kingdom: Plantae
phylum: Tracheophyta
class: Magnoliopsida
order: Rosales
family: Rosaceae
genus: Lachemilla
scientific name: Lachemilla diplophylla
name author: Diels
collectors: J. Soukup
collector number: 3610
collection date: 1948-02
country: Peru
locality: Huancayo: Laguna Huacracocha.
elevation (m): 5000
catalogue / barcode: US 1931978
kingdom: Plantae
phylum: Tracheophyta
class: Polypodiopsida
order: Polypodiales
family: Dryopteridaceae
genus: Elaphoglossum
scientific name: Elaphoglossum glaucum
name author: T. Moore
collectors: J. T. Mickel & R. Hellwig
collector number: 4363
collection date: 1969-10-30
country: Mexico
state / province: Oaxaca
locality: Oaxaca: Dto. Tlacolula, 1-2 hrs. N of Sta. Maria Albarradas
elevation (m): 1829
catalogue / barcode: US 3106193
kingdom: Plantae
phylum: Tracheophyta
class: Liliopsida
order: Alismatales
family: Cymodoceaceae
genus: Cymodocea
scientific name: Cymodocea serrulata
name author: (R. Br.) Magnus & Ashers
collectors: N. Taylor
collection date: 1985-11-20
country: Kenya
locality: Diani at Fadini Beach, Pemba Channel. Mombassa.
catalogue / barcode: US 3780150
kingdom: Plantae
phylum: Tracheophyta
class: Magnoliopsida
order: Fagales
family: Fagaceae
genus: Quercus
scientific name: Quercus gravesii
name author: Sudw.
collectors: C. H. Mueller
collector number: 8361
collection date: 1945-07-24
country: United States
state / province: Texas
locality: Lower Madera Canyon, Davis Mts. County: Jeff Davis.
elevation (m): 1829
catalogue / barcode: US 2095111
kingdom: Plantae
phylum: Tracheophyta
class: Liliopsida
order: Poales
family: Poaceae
★ ★ ★
Render the lines as a numbered list, leaving out any blank lines, starting at the line that contains "collectors: N. Taylor" and ending at the line that contains "genus: Quercus".

1. collectors: N. Taylor
2. collection date: 1985-11-20
3. country: Kenya
4. locality: Diani at Fadini Beach, Pemba Channel. Mombassa.
5. catalogue / barcode: US 3780150
6. kingdom: Plantae
7. phylum: Tracheophyta
8. class: Magnoliopsida
9. order: Fagales
10. family: Fagaceae
11. genus: Quercus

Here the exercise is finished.